**WHAT THE EXERCISE ASKS**
Only the lines of the data below from the one with "Weitere Punkte" through the one with "desaceleración de la economía global y co" are wanted. Repeat them exactly.

**Collected data**
◆ ◆ ◆ ◆ ◆ ◆ ◆
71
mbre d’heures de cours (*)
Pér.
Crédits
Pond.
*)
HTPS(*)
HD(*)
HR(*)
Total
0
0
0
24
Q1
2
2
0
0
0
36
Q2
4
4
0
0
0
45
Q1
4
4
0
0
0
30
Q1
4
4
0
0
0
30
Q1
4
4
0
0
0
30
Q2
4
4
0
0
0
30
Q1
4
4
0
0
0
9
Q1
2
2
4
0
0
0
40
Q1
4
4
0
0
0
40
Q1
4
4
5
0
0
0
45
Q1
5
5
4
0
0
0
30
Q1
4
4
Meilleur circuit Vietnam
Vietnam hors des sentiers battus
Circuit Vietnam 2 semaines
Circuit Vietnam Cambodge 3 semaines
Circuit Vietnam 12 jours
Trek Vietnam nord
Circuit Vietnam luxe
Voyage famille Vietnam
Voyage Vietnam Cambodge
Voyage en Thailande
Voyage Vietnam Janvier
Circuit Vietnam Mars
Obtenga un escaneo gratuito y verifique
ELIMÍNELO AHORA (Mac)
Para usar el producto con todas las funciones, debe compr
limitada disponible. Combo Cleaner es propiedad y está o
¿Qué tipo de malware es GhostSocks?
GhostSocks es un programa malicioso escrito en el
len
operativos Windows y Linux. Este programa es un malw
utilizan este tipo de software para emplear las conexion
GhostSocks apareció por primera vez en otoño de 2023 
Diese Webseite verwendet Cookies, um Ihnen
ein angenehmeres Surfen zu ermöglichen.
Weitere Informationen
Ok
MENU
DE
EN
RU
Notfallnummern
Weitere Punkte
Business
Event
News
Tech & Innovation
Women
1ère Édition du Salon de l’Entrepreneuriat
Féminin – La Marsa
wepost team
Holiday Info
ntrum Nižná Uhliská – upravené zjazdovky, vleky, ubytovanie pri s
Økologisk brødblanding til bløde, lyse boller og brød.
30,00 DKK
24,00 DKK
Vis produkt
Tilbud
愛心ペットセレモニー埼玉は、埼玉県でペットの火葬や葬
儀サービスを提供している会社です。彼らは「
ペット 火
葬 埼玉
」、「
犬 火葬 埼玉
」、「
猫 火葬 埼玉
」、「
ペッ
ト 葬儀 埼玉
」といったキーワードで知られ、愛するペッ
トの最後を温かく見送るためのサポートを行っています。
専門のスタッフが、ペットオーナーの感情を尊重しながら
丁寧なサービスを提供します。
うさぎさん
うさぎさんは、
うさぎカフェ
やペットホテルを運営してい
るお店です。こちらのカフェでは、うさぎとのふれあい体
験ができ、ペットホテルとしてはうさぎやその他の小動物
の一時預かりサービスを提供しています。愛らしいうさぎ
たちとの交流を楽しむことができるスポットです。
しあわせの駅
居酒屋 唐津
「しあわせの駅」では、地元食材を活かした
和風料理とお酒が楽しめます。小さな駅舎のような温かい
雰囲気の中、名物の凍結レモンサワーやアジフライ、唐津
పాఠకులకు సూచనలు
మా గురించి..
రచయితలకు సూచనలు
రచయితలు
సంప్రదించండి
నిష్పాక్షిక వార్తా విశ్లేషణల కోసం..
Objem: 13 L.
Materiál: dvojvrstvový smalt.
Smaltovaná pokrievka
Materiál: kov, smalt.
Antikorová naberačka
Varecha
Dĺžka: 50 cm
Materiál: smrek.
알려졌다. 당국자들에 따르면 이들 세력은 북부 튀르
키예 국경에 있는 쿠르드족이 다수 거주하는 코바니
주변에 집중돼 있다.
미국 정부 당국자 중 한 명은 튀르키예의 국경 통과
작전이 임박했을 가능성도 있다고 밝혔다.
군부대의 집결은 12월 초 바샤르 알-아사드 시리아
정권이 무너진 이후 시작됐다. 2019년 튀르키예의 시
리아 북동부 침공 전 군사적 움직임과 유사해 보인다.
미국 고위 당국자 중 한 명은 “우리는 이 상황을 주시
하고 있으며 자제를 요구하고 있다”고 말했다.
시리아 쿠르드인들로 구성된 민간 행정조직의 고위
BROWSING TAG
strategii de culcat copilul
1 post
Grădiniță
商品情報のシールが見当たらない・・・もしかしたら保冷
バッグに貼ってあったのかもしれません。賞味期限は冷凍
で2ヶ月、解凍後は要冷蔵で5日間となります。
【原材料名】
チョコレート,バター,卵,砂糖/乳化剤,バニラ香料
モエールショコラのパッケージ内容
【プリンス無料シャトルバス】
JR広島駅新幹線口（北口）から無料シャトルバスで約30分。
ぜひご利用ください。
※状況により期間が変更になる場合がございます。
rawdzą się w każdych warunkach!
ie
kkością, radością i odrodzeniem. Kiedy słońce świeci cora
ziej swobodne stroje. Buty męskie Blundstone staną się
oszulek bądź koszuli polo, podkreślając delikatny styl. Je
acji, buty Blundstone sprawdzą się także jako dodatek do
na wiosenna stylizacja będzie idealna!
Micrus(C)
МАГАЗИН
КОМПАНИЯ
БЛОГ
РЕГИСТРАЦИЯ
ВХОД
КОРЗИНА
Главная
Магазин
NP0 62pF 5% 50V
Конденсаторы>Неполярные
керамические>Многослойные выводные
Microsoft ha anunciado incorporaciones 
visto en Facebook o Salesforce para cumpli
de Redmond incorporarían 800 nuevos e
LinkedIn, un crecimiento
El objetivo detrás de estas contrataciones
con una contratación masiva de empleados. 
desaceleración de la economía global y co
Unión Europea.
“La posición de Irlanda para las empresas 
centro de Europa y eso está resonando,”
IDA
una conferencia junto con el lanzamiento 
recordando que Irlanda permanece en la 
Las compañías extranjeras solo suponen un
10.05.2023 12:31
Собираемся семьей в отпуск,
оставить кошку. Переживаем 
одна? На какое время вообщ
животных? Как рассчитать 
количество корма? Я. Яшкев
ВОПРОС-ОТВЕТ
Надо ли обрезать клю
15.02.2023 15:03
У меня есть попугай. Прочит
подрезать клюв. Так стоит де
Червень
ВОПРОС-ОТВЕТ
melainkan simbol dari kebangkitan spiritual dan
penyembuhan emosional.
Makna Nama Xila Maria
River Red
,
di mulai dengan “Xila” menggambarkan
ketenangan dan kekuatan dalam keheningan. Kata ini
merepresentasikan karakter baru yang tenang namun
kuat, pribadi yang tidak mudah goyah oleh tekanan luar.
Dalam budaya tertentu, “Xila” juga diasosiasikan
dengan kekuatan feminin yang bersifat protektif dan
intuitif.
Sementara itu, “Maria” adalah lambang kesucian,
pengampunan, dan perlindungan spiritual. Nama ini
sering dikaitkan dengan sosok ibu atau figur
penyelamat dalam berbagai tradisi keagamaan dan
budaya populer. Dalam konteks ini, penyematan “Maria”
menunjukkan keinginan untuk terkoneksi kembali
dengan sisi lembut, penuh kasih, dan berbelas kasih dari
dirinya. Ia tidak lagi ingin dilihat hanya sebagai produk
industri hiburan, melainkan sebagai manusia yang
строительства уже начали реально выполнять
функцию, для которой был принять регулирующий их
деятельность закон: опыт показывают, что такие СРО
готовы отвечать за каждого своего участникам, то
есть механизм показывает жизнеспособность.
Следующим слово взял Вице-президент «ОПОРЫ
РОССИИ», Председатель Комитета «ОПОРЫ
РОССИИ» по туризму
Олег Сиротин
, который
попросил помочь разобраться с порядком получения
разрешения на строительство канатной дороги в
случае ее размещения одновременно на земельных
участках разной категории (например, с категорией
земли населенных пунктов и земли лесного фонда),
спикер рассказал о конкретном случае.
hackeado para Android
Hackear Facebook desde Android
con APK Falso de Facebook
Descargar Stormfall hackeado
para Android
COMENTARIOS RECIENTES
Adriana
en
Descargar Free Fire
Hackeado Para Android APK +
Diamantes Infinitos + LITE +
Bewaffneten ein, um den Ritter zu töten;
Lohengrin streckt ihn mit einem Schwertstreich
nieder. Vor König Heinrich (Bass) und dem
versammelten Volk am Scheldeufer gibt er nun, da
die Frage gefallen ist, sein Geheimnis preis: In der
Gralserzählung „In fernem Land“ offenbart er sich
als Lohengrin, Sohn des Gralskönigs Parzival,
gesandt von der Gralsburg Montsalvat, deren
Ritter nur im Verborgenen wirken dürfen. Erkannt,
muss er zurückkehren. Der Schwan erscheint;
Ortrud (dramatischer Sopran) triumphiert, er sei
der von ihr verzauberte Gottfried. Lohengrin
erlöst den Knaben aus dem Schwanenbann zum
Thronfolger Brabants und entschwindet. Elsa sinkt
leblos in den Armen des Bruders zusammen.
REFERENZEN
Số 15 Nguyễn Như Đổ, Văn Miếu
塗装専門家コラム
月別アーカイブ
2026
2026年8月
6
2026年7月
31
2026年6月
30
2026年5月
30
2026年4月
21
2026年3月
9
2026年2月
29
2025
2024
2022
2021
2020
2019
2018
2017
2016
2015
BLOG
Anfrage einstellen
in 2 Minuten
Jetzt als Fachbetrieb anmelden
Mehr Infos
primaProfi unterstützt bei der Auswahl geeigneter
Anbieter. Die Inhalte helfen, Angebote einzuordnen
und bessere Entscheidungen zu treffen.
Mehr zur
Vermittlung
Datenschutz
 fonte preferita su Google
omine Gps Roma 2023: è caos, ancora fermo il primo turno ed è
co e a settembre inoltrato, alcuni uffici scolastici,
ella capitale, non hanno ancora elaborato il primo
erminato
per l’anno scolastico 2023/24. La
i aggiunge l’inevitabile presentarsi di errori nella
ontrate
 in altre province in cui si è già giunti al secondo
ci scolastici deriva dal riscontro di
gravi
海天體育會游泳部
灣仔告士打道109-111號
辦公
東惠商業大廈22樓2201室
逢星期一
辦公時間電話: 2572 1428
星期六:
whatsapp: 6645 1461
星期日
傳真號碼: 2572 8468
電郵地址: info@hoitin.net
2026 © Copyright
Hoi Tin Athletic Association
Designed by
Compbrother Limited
◆ ◆ ◆ ◆ ◆ ◆ ◆
**YOUR RESPONSE**
Weitere Punkte
Business
Event
News
Tech & Innovation
Women
1ère Édition du Salon de l’Entrepreneuriat
Féminin – La Marsa
wepost team
Holiday Info
ntrum Nižná Uhliská – upravené zjazdovky, vleky, ubytovanie pri s
Økologisk brødblanding til bløde, lyse boller og brød.
30,00 DKK
24,00 DKK
Vis produkt
Tilbud
愛心ペットセレモニー埼玉は、埼玉県でペットの火葬や葬
儀サービスを提供している会社です。彼らは「
ペット 火
葬 埼玉
」、「
犬 火葬 埼玉
」、「
猫 火葬 埼玉
」、「
ペッ
ト 葬儀 埼玉
」といったキーワードで知られ、愛するペッ
トの最後を温かく見送るためのサポートを行っています。
専門のスタッフが、ペットオーナーの感情を尊重しながら
丁寧なサービスを提供します。
うさぎさん
うさぎさんは、
うさぎカフェ
やペットホテルを運営してい
るお店です。こちらのカフェでは、うさぎとのふれあい体
験ができ、ペットホテルとしてはうさぎやその他の小動物
の一時預かりサービスを提供しています。愛らしいうさぎ
たちとの交流を楽しむことができるスポットです。
しあわせの駅
居酒屋 唐津
「しあわせの駅」では、地元食材を活かした
和風料理とお酒が楽しめます。小さな駅舎のような温かい
雰囲気の中、名物の凍結レモンサワーやアジフライ、唐津
పాఠకులకు సూచనలు
మా గురించి..
రచయితలకు సూచనలు
రచయితలు
సంప్రదించండి
నిష్పాక్షిక వార్తా విశ్లేషణల కోసం..
Objem: 13 L.
Materiál: dvojvrstvový smalt.
Smaltovaná pokrievka
Materiál: kov, smalt.
Antikorová naberačka
Varecha
Dĺžka: 50 cm
Materiál: smrek.
알려졌다. 당국자들에 따르면 이들 세력은 북부 튀르
키예 국경에 있는 쿠르드족이 다수 거주하는 코바니
주변에 집중돼 있다.
미국 정부 당국자 중 한 명은 튀르키예의 국경 통과
작전이 임박했을 가능성도 있다고 밝혔다.
군부대의 집결은 12월 초 바샤르 알-아사드 시리아
정권이 무너진 이후 시작됐다. 2019년 튀르키예의 시
리아 북동부 침공 전 군사적 움직임과 유사해 보인다.
미국 고위 당국자 중 한 명은 “우리는 이 상황을 주시
하고 있으며 자제를 요구하고 있다”고 말했다.
시리아 쿠르드인들로 구성된 민간 행정조직의 고위
BROWSING TAG
strategii de culcat copilul
1 post
Grădiniță
商品情報のシールが見当たらない・・・もしかしたら保冷
バッグに貼ってあったのかもしれません。賞味期限は冷凍
で2ヶ月、解凍後は要冷蔵で5日間となります。
【原材料名】
チョコレート,バター,卵,砂糖/乳化剤,バニラ香料
モエールショコラのパッケージ内容
【プリンス無料シャトルバス】
JR広島駅新幹線口（北口）から無料シャトルバスで約30分。
ぜひご利用ください。
※状況により期間が変更になる場合がございます。
rawdzą się w każdych warunkach!
ie
kkością, radością i odrodzeniem. Kiedy słońce świeci cora
ziej swobodne stroje. Buty męskie Blundstone staną się
oszulek bądź koszuli polo, podkreślając delikatny styl. Je
acji, buty Blundstone sprawdzą się także jako dodatek do
na wiosenna stylizacja będzie idealna!
Micrus(C)
МАГАЗИН
КОМПАНИЯ
БЛОГ
РЕГИСТРАЦИЯ
ВХОД
КОРЗИНА
Главная
Магазин
NP0 62pF 5% 50V
Конденсаторы>Неполярные
керамические>Многослойные выводные
Microsoft ha anunciado incorporaciones 
visto en Facebook o Salesforce para cumpli
de Redmond incorporarían 800 nuevos e
LinkedIn, un crecimiento
El objetivo detrás de estas contrataciones
con una contratación masiva de empleados. 
desaceleración de la economía global y co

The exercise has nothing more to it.